An overview of chemotherapy toxicity prediction tools in older adults with cancer: A young international society of geriatric oncology and nursing and allied health initiative

1. Introduction

Predicting chemotherapy-related toxicities is a key benefit of integrating geriatric assessments (GA) in the routine care of older adults with cancer.
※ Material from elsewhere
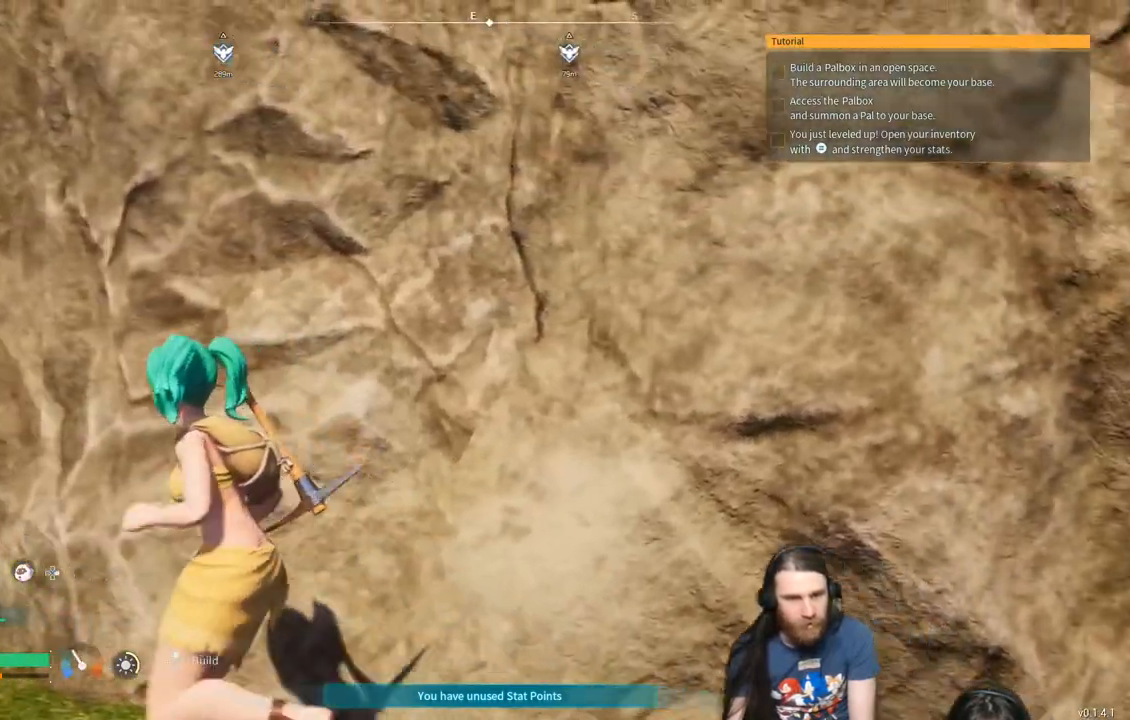
{"dt_ms": 1000, "buttons": [], "left_stick": "up", "right_stick": "center"}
Some toxicity prediction models have been developed to better inform chemotherapy decisions in this setting and guide discussions with older patients. Table 1 summarizes the features of three available chemotherapy toxicity prediction tools for older adults with cancer to predict severe chemotherapy toxicity.

Table 1.

Key characteristics of the available chemotherapy toxicity prediction tools.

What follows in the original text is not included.